Could you repeat word for word only the lines from the one containing "For every layout" to the last line of the data below?

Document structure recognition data
Start of Block
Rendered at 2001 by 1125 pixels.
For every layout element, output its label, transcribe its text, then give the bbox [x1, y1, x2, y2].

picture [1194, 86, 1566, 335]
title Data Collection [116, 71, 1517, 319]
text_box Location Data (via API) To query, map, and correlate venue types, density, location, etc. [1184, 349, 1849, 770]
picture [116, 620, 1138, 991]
End of Block
- ANSWER TO THIS PROBLEM
For every layout element, output its label, transcribe its text, then give the bbox [x1, y1, x2, y2].

picture [1194, 86, 1566, 335]
title Data Collection [116, 71, 1517, 319]
text_box Location Data (via API) To query, map, and correlate venue types, density, location, etc. [1184, 349, 1849, 770]
picture [116, 620, 1138, 991]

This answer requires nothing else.